The best way to catch a publisher is to study the guidelines, look at their published books and ask yourself: Does my book fit into this listing? If it doesn’t, keep looking.
Some of the resources I use include Writers Market, a huge book that lists most publishers, addresses and a short quip on what they’re looking for. If they say “No unsolicited manuscripts”, then don’t send any. They are looking for agent-sponsored books. I also read the back part of The Writer magazine, which lists markets each month. (Unfortunately it will stop publishing soon.) In this month’s issue (Aug. 2012) they listed writing programs.
I also look at Poets & Writers, because they have an extensive list in their classifieds of books, conferences, contests, and publishers of chapbooks, magazines, and even job listings.
Two newsletters that I would recommend are: Children’s Writer, which has great advice and previews in each issue one type of genre that publishers are seeking. The other is Children’s Book Insider, which also has great features and advice.
When seeking a publisher – whether book or magazine – check out the details they want. These include, but not limited to, target age, word length; do you have photos or illustrations to submit?
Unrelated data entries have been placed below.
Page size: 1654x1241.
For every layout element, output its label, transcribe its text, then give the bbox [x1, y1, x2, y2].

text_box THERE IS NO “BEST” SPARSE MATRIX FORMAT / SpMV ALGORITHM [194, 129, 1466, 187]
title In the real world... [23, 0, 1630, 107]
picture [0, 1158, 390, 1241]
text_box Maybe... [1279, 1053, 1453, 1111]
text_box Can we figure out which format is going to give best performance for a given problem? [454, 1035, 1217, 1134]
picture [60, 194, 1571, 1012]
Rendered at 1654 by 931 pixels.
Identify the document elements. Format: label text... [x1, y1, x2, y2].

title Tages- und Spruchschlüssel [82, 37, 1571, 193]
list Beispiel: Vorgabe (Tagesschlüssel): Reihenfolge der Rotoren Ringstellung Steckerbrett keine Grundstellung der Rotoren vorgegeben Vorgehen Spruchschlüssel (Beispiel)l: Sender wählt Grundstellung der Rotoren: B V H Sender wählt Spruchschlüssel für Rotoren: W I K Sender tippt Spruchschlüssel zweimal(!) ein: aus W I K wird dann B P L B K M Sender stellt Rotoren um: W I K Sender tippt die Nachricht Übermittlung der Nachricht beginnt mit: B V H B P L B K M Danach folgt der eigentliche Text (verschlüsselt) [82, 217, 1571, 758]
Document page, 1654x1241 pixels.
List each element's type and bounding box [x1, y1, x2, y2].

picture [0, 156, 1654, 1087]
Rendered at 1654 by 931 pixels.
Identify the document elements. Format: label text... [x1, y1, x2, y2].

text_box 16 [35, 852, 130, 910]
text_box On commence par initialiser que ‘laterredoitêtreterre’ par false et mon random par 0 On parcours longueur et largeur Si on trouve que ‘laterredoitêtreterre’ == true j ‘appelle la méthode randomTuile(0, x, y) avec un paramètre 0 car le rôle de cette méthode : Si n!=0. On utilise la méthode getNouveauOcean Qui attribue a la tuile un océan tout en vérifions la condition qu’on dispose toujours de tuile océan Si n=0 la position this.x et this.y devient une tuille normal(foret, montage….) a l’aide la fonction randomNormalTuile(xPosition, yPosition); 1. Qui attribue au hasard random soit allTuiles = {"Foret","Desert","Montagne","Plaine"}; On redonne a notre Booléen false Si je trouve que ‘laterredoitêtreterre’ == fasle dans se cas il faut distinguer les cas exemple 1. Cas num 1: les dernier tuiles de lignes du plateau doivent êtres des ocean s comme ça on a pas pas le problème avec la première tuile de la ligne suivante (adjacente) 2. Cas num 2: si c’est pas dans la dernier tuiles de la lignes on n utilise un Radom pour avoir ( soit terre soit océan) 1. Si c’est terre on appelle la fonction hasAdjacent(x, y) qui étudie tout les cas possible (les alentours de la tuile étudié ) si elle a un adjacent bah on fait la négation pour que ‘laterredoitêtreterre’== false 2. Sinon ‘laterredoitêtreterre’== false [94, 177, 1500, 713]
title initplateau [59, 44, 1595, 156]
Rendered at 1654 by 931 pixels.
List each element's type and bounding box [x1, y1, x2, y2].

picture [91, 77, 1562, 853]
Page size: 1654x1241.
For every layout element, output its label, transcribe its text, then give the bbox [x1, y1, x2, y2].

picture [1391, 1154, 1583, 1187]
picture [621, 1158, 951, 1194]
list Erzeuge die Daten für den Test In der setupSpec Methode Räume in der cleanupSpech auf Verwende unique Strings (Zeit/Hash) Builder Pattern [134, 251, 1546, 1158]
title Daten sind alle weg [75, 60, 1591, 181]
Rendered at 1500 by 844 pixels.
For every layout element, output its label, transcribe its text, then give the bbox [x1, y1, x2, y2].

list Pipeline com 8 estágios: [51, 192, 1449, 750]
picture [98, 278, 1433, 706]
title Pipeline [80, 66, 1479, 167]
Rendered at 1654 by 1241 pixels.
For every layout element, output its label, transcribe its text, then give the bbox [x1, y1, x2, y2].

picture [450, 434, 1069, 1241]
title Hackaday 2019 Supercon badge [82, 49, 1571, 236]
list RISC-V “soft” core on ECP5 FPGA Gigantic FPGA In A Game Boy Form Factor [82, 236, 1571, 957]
Check the audience age and make sure it’s appropriate to your subject.
Here are a few suggestions on becoming a published author:
*If it’s a submission to a magazine, read several issues.
*Write simply but clearly; avoid long, winded sentences.
*Take the reader with you – write as if you’re describing the scene, be conversational.
*Make the subject relevant to present-day readers’ lives and interests.
*Lastly, don’t “dumb down” your writing. Children like the challenge of learning new words. Alice in Wonderland is filled with wordplay. Beatrix Potter used complex words in The Tale of Peter Rabbit. It’s a learning possibility.
It’s tough in the publishing world. The more previewing you do, the easier it is to receive an acceptance.